We just had four lenses announced (fishsye zoom, 70-300, 300, and 400), with two more announced to be shown at photokina (500 and 600).

Has the announcement been made earlier than expected, or can we expect a 5th lens to be announced at November / December ?


----------



## drummstikk (Aug 27, 2010)

Nobody has mentioned the stupidest thing about this lens. It's not the variable aperture. It's not the slow f/5.6 at the 300mm end of the range. And it's not the salty price.

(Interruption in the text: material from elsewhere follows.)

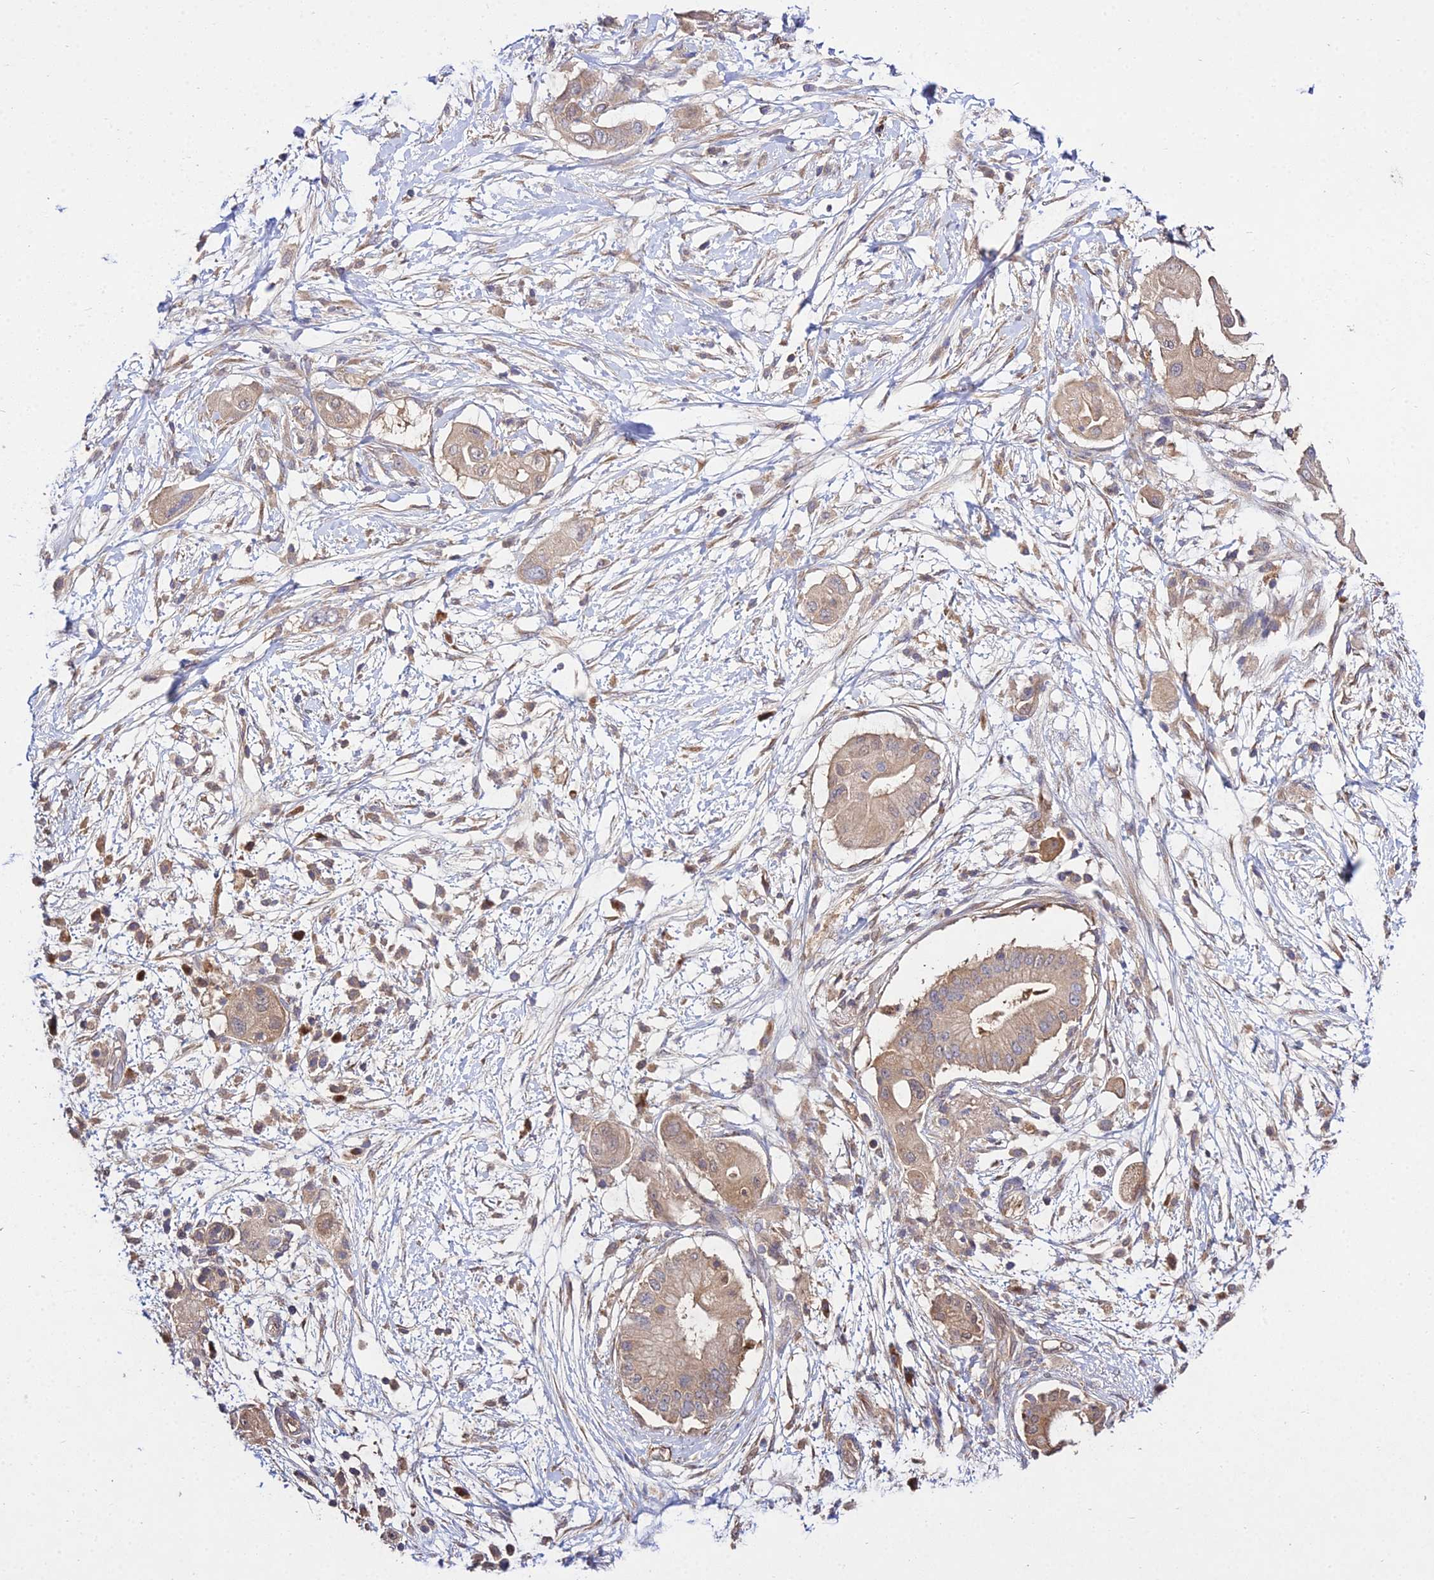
{"staining": {"intensity": "weak", "quantity": ">75%", "location": "cytoplasmic/membranous"}, "tissue": "pancreatic cancer", "cell_type": "Tumor cells", "image_type": "cancer", "snomed": [{"axis": "morphology", "description": "Adenocarcinoma, NOS"}, {"axis": "topography", "description": "Pancreas"}], "caption": "DAB (3,3'-diaminobenzidine) immunohistochemical staining of pancreatic adenocarcinoma reveals weak cytoplasmic/membranous protein positivity in approximately >75% of tumor cells. (brown staining indicates protein expression, while blue staining denotes nuclei).", "gene": "GRTP1", "patient": {"sex": "male", "age": 68}}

It's the zoom ring out in _*FRONT*_ of the focus ring, the opposite of any other lens in the Canon line (that I know of, correct me if I'm wrong). Imagine going back and forth between, say, a 24-105 f/4.0 and this lens. You'd go to zoom, but mess up your focus instead. That's the same deal breaker as on the Sigma 120-300mm f/2.8.

Un-flippin'-believable.


----------



## MadButcher (Aug 27, 2010)

Damned. I allready thought I saw that or somethings.
It's true, that is fucking unbelievable.
This is indeed real stupid.
It's the same thing as using clockwise turning instead to zoom in (like Nikon).


----------



## Jack (Aug 28, 2010)

drummstikk said:


> Nobody has mentioned the stupidest thing about this lens. It's not the variable aperture. It's not the slow f/5.6 at the 300mm end of the range. And it's not the salty price.
> 
> It's the zoom ring out in _*FRONT*_ of the focus ring, the opposite of any other lens in the Canon line (that I know of, correct me if I'm wrong). Imagine going back and forth between, say, a 24-105 f/4.0 and this lens. You'd go to zoom, but mess up your focus instead. That's the same deal breaker as on the Sigma 120-300mm f/2.8.
> 
> Un-flippin'-believable.



The EF-S 15-85 has the zoom up front
The EF-S 17-85 same
The EF 28-135 same
The EF 100-300 same


----------